JuliaPy / pyjuliapkg

Manage your Julia dependencies from Python
MIT License
44 stars 12 forks source link

Lightweight check for julia dependencies #20

Open amilsted opened 5 months ago

amilsted commented 5 months ago

Currently, at least when we are not in offline mode, we Pkg.add all dependencies on every resolve. This is rather slow and can trigger unrequested package updates to indirect dependencies. It's also unnecessary when the required packages are already installed.

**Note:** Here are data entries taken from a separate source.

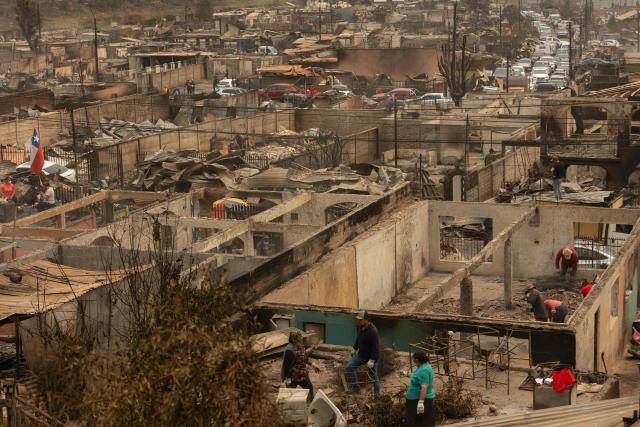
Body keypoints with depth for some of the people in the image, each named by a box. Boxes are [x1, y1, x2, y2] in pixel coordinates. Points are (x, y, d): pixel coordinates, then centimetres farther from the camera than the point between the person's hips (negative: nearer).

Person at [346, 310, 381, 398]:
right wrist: (355, 348, 22)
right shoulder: (361, 327, -5)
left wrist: (372, 360, -30)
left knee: (374, 377, 6)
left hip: (371, 357, -8)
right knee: (349, 367, 2)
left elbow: (376, 347, -29)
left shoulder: (373, 331, -30)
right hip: (360, 355, 8)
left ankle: (377, 396, 21)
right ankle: (355, 387, 13)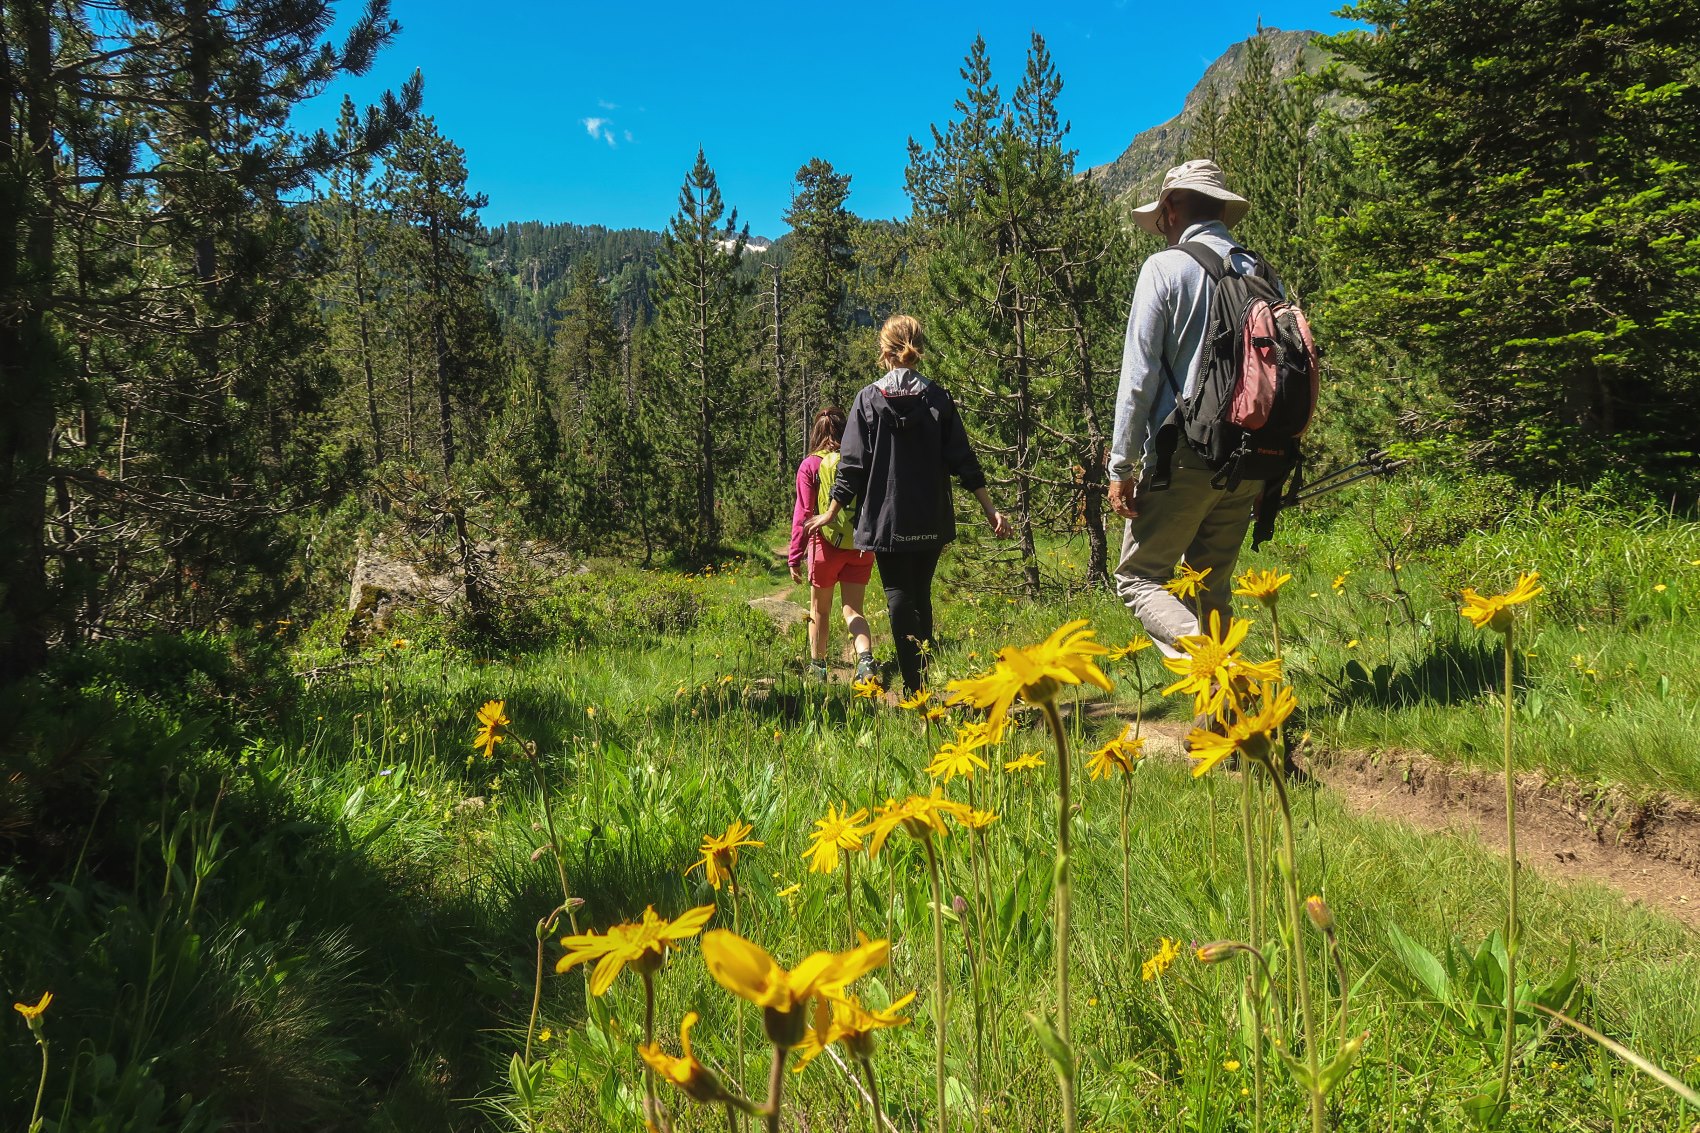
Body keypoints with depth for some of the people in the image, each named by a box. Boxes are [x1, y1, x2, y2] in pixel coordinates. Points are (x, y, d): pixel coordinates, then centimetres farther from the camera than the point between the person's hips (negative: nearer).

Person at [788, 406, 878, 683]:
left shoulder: (810, 465, -6)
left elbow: (803, 513, -7)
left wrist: (795, 557, -4)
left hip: (826, 546, -2)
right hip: (860, 546, 2)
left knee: (820, 611, 16)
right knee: (852, 610, 6)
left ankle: (817, 666, 27)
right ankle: (866, 658, -18)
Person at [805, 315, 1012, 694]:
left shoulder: (868, 398, -4)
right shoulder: (936, 397, 0)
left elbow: (853, 464, -4)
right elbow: (963, 460, -1)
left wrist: (831, 514, 6)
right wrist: (991, 510, 4)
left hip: (886, 518, -2)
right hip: (931, 520, 2)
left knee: (900, 597, 2)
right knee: (921, 595, 15)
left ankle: (915, 688, -7)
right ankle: (924, 677, 18)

Fortunately, once can use Pkg.dependencies() to check versions without doing any add or resolve. For example:

def check_julia_deps():
    import juliapkg
    from juliacall import Main as jl
    from juliacall import Pkg

    avail_jl = Pkg.dependencies()
    for p in juliapkg.deps.required_packages():
        logger.debug(f"Checking pkg '{p.name}'.")
        try:
            dep_info = avail_jl[jl.Base.UUID(p.uuid)]
        except KeyError:
            logger.debug(f"Pkg '{p.name}' not found in Julia Manifest.")
            return False
        if not dep_info.is_direct_dep:
            logger.debug(f"Pkg '{p.name}' not found in Julia Project.")
            return False
        if p.dev:
            if dep_info.is_tracking_path:
                continue
            else:
                logger.debug(f"Pkg '{p.name}' should be dev'd, but isn't.")
                return False
        # NOTE: Julia Pkg.Versions.semver_spec may not be stable API
        if p.version and dep_info.version not in Pkg.Versions.semver_spec(p.version):
            logger.debug(f"Pkg '{p.name}' at {dep_info.version} not compatible with '{p.version}'.")
            return False
    return True

This does not cover all possible cases, I think, but could be extended. Should something like this be added to pyjuliapkg?

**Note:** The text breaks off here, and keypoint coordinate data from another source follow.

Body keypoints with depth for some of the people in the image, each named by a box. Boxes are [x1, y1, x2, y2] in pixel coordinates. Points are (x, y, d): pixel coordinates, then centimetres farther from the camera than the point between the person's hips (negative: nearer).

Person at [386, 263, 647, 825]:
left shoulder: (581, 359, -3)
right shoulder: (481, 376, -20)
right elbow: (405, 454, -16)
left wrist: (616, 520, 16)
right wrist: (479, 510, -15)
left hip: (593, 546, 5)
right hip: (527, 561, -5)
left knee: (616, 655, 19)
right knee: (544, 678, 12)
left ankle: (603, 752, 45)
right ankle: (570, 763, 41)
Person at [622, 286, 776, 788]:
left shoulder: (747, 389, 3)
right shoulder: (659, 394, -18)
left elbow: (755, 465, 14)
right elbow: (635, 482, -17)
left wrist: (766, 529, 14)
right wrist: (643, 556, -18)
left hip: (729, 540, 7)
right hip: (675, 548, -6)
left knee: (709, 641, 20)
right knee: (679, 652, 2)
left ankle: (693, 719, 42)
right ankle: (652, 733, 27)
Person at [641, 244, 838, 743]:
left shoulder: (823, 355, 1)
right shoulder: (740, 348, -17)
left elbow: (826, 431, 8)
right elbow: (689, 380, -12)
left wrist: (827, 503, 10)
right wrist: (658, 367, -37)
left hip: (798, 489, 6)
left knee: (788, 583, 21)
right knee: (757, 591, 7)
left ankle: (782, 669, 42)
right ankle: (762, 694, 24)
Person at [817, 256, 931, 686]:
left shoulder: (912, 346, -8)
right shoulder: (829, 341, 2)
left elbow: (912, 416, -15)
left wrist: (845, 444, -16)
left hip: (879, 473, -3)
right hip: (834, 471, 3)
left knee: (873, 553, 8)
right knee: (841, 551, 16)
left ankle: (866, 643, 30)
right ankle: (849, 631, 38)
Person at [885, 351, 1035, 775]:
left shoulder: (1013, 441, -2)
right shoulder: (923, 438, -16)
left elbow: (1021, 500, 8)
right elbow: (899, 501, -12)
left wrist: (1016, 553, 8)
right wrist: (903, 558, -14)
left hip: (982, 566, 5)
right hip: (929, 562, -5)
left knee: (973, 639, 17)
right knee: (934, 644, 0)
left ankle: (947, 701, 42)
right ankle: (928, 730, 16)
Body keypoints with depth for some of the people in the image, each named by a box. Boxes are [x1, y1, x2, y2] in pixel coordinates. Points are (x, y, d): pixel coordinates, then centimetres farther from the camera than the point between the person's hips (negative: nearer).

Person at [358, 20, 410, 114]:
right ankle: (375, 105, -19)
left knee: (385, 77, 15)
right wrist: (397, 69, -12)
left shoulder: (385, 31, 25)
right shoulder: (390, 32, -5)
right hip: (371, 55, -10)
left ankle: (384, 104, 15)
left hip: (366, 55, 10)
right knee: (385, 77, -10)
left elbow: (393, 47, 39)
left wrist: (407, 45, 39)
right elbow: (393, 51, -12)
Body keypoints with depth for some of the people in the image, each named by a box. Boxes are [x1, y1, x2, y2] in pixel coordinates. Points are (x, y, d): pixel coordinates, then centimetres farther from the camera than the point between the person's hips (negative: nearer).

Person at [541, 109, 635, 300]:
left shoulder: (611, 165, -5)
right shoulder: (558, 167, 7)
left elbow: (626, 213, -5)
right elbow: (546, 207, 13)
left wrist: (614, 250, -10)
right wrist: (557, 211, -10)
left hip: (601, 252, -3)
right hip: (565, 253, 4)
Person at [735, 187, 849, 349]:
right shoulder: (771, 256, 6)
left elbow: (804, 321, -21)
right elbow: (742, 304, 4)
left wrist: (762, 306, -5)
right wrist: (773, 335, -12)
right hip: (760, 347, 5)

amilsted commented 5 months ago

This could be done in online mode to skip unnecessary actions. It can also be done in offline mode so that we can fail properly if required versions aren't present.

amilsted commented 2 weeks ago

@cjdoris Looking at it again, I guess juliacall might be a more sensible place for this.

cjdoris commented 2 weeks ago

Currently, at least when we are not in offline mode, we Pkg.add all dependencies on every resolve. This is rather slow and can trigger unrequested package updates to indirect dependencies. It's also unnecessary when the required packages are already installed.

Could you clarify the issue this solves? It sounds like you are seeing juliapkg install the dependencies every time you start a new Python process that loads juliapkg? This isn't supposed to happen, juliapkg is only supposed to install dependencies if there was actually a change in the required packages. It does this by comparing the mtime on the meta file with a bunch of other important files, and if it is newer, then nothing has changed.

If you are observing frequent reinstalls, this means something is going wrong with the mtime check, which should be investigated separately.

amilsted commented 2 weeks ago

Huh, yeah - I see what you mean. I will test this again and see where in can_skip_resolve I am having problems (if there are still problems).

amilsted commented 3 days ago

So, there are times when the mtime changes but the contents do not. Do you think it's reasonable to move to hashes for the deps files?

cjdoris commented 1 day ago

Yep using hashes instead of mtime has been proposed before but never implemented. Sounds like a good idea provided it's not a big performance regression. I'd be happy to take a PR for it.